-- DATA SUPPLIED --
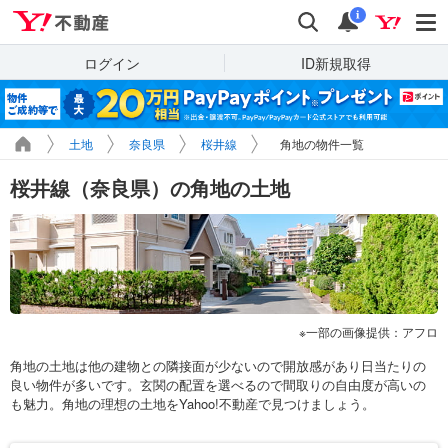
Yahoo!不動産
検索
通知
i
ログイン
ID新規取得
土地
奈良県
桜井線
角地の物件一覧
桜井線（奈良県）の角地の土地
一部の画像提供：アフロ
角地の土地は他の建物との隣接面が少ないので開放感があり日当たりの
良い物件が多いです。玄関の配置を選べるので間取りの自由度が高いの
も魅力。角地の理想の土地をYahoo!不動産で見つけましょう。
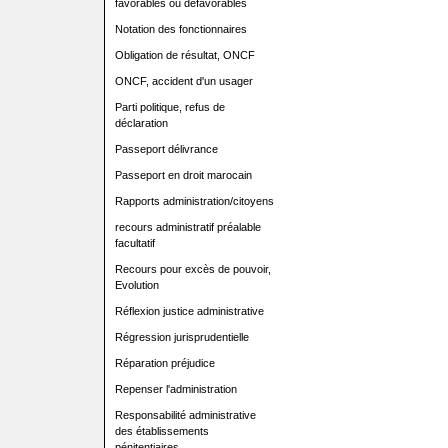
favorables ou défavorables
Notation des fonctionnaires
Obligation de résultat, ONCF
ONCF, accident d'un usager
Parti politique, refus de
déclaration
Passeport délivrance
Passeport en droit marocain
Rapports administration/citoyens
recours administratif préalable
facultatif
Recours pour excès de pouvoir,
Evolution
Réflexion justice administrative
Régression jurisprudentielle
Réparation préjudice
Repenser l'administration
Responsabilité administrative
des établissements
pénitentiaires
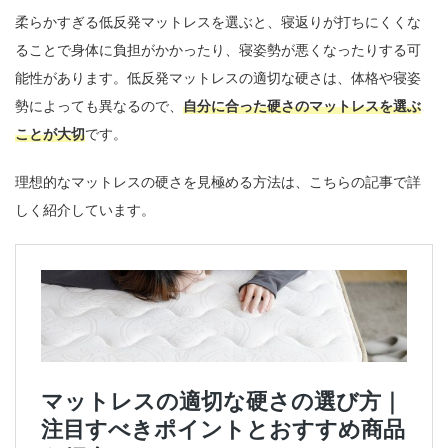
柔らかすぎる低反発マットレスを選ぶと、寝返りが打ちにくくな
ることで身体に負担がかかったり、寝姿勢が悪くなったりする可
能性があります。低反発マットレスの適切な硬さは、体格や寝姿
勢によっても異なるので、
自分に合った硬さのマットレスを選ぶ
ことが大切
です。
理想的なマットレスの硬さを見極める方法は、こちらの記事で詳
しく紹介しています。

--

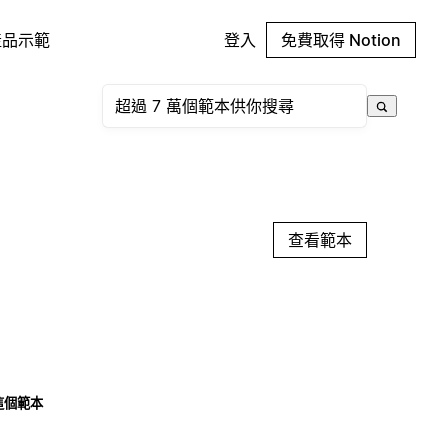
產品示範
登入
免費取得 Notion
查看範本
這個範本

==

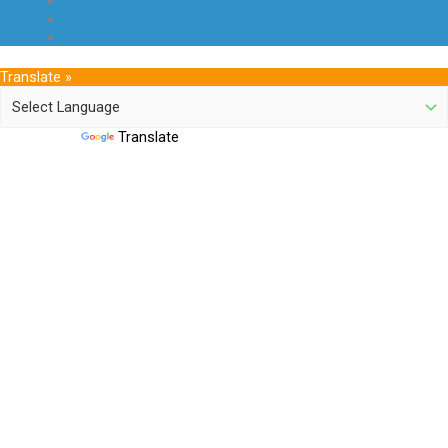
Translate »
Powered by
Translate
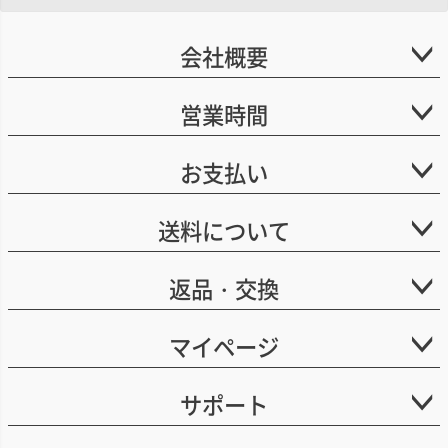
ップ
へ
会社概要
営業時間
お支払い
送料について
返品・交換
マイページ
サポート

-- AIM OF THE EXERCISE --
Search the entries for "Passeport" and copy out each line that has it.

-- EXERCISE RESPONSE --
Passeport délivrance
Passeport en droit marocain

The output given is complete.